We have some good news and bad news. First the good news, we sold Bungalow #2 to another investor after putting it in MLS and getting a lot of interest on it, this is called Wholetailing.

All cash offer, it closes next week and we got the price we wanted. This 2-week deal will net us a 25% return on our investment and all I did was pressure wash it, take out the carpets and mow the grass. We were able to make a decent profit and still leave some on the table for the next guy.

Had I not already been working on a rehab across the street I wouldn’t have run across this deal. It wasn’t on the market for sale, was not vacant, and according to the neighbors the owner would never sell it and I still took it down. This goes to show that perseverance is the key.

Bungalow 2 Sold

Our rehabbed house, The Craftsman Bungalow is still for sale. Although the first offer we received didn’t work out we are still averaging over 5 showings per week. It’s been on the market 33 days now. No sweat, it will sell. It only takes 1 buyer. As long as we keep getting the traffic we are getting, I am not worried.

The bad news is Hurricane Ike hit Houston pretty hard last weekend and flooded my mom’s house so my wife and I loaded up the truck with a generator, fans, water and gasoline and headed over to Houston to help Mom out.

I had to pull up all the carpets as there was about 2” water in the whole house and had to cut down several large elm trees that had also fallen on the home. It’s a real natural disaster, there are no gas stations open, still no power in her home and a citywide curfew imposed until this mess gets worked out.

Galveston got hit a lot harder, my mom also owns a couple properties down there, both of which seemed to make it through with just some minor flooding. Thank God it wasn’t worse and nobody got hurt, houses can always be fixed.

Hurricane Ike Exxon

Hurricane Ike Uprooted Tree

First Offer

First Offer

After 19 days on the market and 15 showings we finally received our first offer on The Craftsman Bungalow. We are getting great feedback and have had tons of showings personally to buyers driving around without an agent.

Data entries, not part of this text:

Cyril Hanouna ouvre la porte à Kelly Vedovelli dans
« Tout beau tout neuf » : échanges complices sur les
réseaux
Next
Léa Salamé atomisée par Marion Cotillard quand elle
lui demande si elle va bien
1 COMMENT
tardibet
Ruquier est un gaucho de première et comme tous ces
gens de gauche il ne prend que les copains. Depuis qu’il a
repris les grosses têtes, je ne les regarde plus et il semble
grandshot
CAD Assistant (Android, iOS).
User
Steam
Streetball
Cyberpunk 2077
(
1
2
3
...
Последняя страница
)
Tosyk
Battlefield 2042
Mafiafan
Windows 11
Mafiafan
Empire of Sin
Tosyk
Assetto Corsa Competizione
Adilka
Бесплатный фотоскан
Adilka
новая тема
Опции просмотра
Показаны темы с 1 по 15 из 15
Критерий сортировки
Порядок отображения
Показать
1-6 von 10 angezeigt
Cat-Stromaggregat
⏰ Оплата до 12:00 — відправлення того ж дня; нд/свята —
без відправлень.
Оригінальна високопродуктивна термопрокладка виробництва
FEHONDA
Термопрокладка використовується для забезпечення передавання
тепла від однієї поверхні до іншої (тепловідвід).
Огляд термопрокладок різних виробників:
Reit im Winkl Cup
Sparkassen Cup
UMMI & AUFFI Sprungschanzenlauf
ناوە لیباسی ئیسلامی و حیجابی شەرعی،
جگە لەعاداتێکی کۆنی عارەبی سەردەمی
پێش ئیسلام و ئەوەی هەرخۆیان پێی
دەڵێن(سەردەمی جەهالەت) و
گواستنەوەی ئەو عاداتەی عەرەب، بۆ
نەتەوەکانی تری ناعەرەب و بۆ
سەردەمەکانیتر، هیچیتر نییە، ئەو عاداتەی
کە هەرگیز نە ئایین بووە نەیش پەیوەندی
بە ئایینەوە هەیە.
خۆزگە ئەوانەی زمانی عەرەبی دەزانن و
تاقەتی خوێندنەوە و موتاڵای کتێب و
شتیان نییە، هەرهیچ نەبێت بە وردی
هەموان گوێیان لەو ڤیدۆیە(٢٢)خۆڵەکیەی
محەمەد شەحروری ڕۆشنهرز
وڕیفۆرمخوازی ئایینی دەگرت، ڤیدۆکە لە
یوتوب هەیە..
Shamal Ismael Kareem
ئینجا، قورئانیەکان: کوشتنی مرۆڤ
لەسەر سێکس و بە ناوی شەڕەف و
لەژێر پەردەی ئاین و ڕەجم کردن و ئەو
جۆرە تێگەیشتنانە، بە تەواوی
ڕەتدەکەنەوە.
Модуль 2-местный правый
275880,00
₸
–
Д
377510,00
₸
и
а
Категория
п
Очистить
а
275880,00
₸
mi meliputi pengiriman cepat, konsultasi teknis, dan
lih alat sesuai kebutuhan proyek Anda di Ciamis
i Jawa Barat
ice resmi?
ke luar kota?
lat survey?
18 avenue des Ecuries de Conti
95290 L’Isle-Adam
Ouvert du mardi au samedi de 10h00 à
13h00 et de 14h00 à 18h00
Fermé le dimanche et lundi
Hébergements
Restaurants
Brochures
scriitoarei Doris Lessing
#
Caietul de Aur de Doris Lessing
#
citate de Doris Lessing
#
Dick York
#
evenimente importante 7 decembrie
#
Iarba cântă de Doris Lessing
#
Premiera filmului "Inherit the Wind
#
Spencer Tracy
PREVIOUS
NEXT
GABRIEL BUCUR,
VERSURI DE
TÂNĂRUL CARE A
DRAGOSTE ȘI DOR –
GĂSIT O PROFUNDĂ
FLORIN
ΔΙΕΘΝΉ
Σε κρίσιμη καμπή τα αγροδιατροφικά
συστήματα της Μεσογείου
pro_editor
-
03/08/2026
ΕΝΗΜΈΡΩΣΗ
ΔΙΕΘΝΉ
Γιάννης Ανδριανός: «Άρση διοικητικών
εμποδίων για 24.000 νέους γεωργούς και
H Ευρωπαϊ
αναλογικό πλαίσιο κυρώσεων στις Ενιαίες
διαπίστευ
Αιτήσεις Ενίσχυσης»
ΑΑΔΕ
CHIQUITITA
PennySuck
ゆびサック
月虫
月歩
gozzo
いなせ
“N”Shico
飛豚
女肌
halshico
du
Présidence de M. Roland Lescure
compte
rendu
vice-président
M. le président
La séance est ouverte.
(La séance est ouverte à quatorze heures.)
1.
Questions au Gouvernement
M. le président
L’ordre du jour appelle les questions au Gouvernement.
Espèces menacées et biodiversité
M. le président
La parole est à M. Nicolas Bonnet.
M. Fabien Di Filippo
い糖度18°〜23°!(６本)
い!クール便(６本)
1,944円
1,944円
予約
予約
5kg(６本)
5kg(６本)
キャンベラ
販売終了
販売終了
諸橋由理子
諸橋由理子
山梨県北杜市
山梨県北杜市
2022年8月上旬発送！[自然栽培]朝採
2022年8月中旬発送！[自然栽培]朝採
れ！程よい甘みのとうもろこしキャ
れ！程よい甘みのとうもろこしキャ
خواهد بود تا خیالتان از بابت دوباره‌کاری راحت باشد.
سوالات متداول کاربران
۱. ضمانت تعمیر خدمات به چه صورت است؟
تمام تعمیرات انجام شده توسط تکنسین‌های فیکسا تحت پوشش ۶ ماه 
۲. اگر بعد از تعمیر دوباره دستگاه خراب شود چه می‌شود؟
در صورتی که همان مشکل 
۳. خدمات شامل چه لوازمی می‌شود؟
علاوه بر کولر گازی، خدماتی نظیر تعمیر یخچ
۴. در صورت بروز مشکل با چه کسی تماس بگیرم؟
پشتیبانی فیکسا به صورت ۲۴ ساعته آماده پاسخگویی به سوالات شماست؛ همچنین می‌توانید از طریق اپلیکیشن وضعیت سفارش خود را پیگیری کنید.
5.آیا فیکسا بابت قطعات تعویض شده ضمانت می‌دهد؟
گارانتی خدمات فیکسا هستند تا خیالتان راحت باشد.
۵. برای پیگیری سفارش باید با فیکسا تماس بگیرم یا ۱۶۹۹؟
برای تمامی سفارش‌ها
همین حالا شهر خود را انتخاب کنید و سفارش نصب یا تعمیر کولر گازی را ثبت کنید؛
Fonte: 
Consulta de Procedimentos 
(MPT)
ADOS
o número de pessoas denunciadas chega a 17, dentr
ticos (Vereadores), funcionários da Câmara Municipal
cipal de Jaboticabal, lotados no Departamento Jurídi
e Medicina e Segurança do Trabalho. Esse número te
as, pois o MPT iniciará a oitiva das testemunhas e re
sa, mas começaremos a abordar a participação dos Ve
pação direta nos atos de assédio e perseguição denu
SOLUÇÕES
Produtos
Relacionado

This offer was from a lovely young couple who are first time home buyers and not represented by an agent, thus saving us 3%. They still came in about 10% below our asking price, not a bad offer if we were your typical homeowner sitting here with years of equity but since this is an investment property for us, that 10% would represent a nice chunk of our potential profit. We countered their offer over the weekend so we’ll see if they are able to come up a bit. I have a feeling they were stretching already but we’ll see.

In other great news we closed on our next house last week as well. It’s actually on the same street as the other house but larger at about 1550 sf. As I worked everyday on the Craftsman Bungalow I noticed there was another vacant house 4 doors down.

I asked the neighbors what the story was, all of them telling me that the owner lives out of state but would never sell. One neighbor actually firmly instructed me not to contact him because it would be a waste of time because even if he did decide to sell he had promised the house to this guy’s daughter.

Did I listen to the neighbors? Of course not. I made contact and ended up closing the deal at 51% ARV. The day we closed I put it in MLS wholetail at 70% ARV and we’ve had about 8 showings already on this “Bungalow #2.” We figured we would throw it out there for a few weeks and see if we get any bites and if not our plans are to rehab this as our next project.